- AVAILABLE DATA
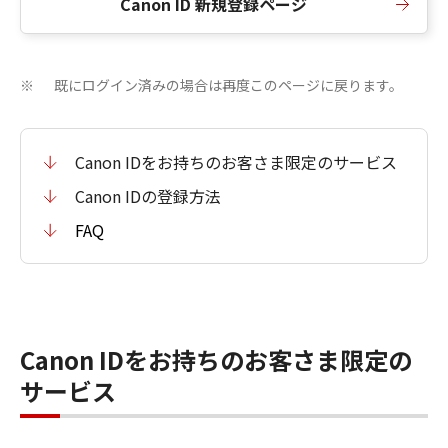
Canon ID 新規登録ページ
既にログイン済みの場合は再度このページに戻ります。
※
Canon IDをお持ちのお客さま限定のサービス
Canon IDの登録方法
FAQ
Canon IDをお持ちのお客さま限定の
サービス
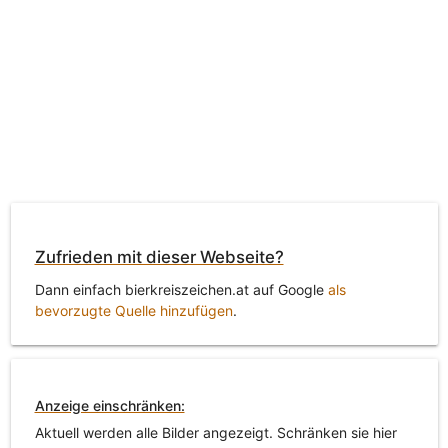
Zufrieden mit dieser Webseite?
Dann einfach bierkreiszeichen.at auf Google
als
bevorzugte Quelle hinzufügen
.
Anzeige einschränken:
Aktuell werden alle Bilder angezeigt. Schränken sie hier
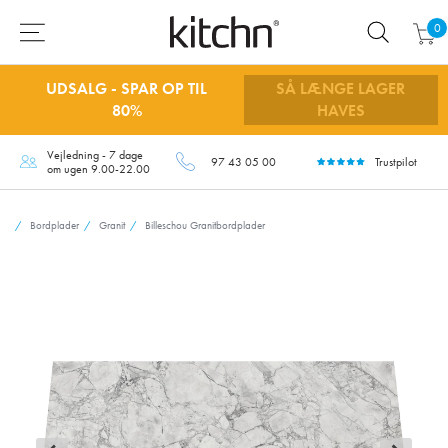
0
UDSALG - SPAR OP TIL
SÅ LÆNGE LAGER
80%
HAVES
Vejledning - 7 dage
97 43 05 00
Trustpilot
om ugen 9.00-22.00
Bordplader
Granit
Billeschou Granitbordplader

- EXERCISE
Output every line of text read from all three items as one numbered list, leaving out blank lines. Do not include the pictures.

- YOUR SOLUTION
1. Canon ID 新規登録ページ
2. 既にログイン済みの場合は再度このページに戻ります。
3. ※
4. Canon IDをお持ちのお客さま限定のサービス
5. Canon IDの登録方法
6. FAQ
7. Canon IDをお持ちのお客さま限定の
8. サービス
9. Zufrieden mit dieser Webseite?
10. Dann einfach bierkreiszeichen.at auf Google
11. als
12. bevorzugte Quelle hinzufügen
13. .
14. Anzeige einschränken:
15. Aktuell werden alle Bilder angezeigt. Schränken sie hier
16. 0
17. UDSALG - SPAR OP TIL
18. SÅ LÆNGE LAGER
19. 80%
20. HAVES
21. Vejledning - 7 dage
22. 97 43 05 00
23. Trustpilot
24. om ugen 9.00-22.00
25. Bordplader
26. Granit
27. Billeschou Granitbordplader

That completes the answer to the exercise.